I seem to recall there were two major issues regarding Gitmo. The desire to shut it down was real, but the first problem was figuring out where to transfer all the “prisoners of war” to. No federal or international institutions wanted them. Second, the cost of litigation for all the potential claims of improper detention skyrocket when you release long term prisoners without due process. What Obama found out was that the cost of maintaining a black prison for undesirables was much cheaper than the liability incurred by shutting it down and finding now homes/outcomes for the inmates. Sunk cost fallacy.

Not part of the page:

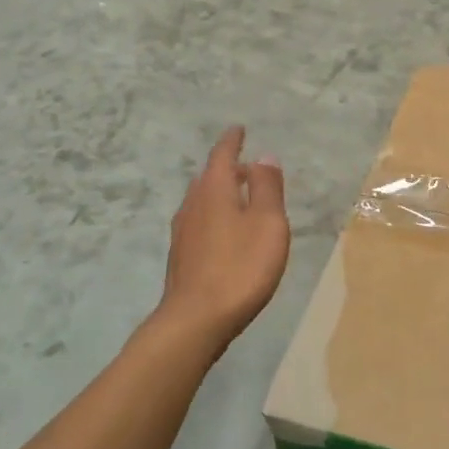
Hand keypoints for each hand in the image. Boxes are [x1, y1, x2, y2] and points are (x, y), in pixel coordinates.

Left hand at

I seem to recall there were two major issues regarding Gitmo. The desire to shut it down was real, but the first problem was figuring out where to transfer all the “prisoners of war” to. No federal or international institutions wanted them. Second, the cost of litigation for all the potential claims of improper detention skyrocket when you release long term prisoners without due process. What Obama found out was that the cost of maintaining a black prison for undesirables was much cheaper than the liability incurred by shutting it down and finding now homes/outcomes for the inmates. Sunk cost fallacy.
Sounds like the desire to close it down wasn’t real if the reasons it wasn’t basically boil down to “we want to keep imprisoning people there”
That would be a problem for a country which doesn’t operate blacksites in heart of eu legal regime (poland), or dozens in middle east.